If, let us say, unity and variety, emotional expression and logic, tension and relaxation are not apparent to the hearer - although only incidentally so - and irrespective of taste, then we must consider that we have failed.


Three composers making their way in a modern world where they were lucky to draw a modest income from their art. Three composers, like pretty much anyone who has the cojones to call themself a composer, who probably had university appointments to keep their lights on and food on the table, and probably gave a piano lesson or two to supplement things (disclaimer: I'm just guessing here; I don't actually know anything about any of their individual situations), given a rare opportunity by a remarkable orchestral group in Kentucky, using the opportunity to make their own statements about living in the world. Whether music is set apart from the world as pure thought and emotion, an escape or punctuation, or whether it undertakes to explore the condition of life by commenting on and thus enhancing conditions that exist apart from the music, it's a piece of the whole pie, and there's no escaping life in music or music in life.

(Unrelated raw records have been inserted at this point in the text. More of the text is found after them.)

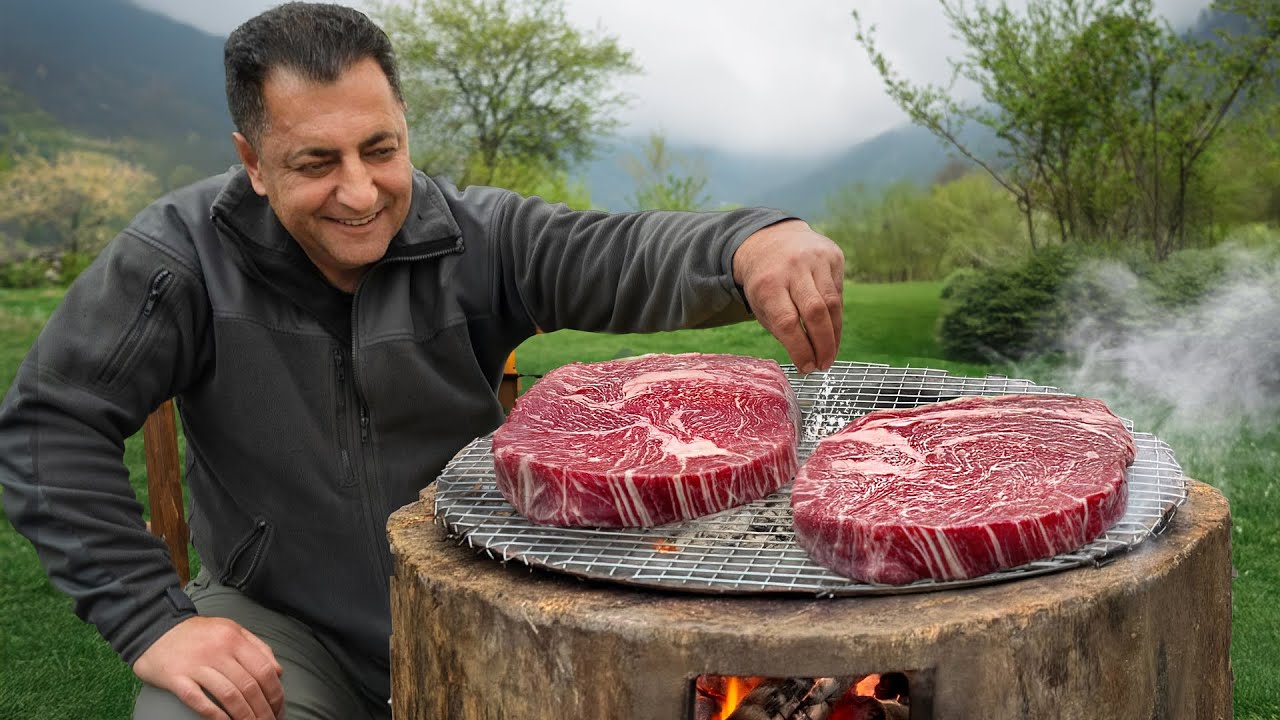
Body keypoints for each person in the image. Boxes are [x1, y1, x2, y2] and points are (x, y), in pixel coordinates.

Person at [0, 3, 844, 719]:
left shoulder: (474, 238)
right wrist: (154, 621)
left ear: (405, 128)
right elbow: (50, 424)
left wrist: (751, 241)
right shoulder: (177, 260)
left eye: (380, 148)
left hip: (487, 598)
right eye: (315, 162)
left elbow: (616, 250)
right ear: (252, 163)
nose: (361, 192)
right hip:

What's interesting about this whole story is that all the national attention and acclaim never really fixed the Louisville Orchestra's sustainability problem. The LPs never sold profitably (Birkhead notes that for the duration of the grant, no more than 800 of them ever shipped during a single month). After the grant ended in 1958, good musicians left in droves for better-paying gigs in bigger cities. The orchestra, established after its shining moment as a fixture in the civic life of Louisville, continued to operate at a deficit, albeit on a much larger scale and in a nicer concert hall. It remains an institution to this day, and if the buggy way the site loads for me in Firefox and the headline saying "The Orchestra Board is committed to re-balancing the organization’s costs to be in line with historical levels of income" are any clues, I'd say cash flow is still an issue.

In art and music, sustainability is a red herring - what matters is productivity and progress. If you build it, they won't necessarily come. But if you own that fact, keep moving ahead like a shark and trying new things, you'll live in the world, you'll probably find ways to balance your life with your art, and you'll have a bunch of things that you made to show for it. Good luck competing with those!